• **How to complete this task**
Turn the lines from the one containing "What percentage do" through the one containing "Rank the categories by Total" into a numbered list, skipping any blank lines.

★ ★ ★ ★ ★ ★ ★

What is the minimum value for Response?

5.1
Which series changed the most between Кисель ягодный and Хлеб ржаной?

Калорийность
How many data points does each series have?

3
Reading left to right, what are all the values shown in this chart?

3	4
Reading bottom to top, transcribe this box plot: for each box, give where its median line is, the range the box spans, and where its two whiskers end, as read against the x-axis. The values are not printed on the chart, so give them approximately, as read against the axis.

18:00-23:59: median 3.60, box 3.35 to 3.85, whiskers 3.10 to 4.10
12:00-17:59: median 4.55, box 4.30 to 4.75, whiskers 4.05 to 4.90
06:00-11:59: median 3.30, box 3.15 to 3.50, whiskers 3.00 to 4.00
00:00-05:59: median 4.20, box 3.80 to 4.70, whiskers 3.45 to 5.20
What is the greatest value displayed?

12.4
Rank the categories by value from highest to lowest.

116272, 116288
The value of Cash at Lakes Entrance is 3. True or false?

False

★ ★ ★ ★ ★ ★ ★

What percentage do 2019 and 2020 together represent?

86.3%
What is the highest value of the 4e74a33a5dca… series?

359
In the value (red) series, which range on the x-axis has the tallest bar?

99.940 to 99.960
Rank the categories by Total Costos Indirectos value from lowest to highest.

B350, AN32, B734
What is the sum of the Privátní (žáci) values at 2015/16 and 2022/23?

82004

★ ★ ★ ★ ★ ★ ★

• **Output of the exercise**
1. What percentage do 2019 and 2020 together represent?
2. 86.3%
3. What is the highest value of the 4e74a33a5dca… series?
4. 359
5. In the value (red) series, which range on the x-axis has the tallest bar?
6. 99.940 to 99.960
7. Rank the categories by Total Costos Indirectos value from lowest to highest.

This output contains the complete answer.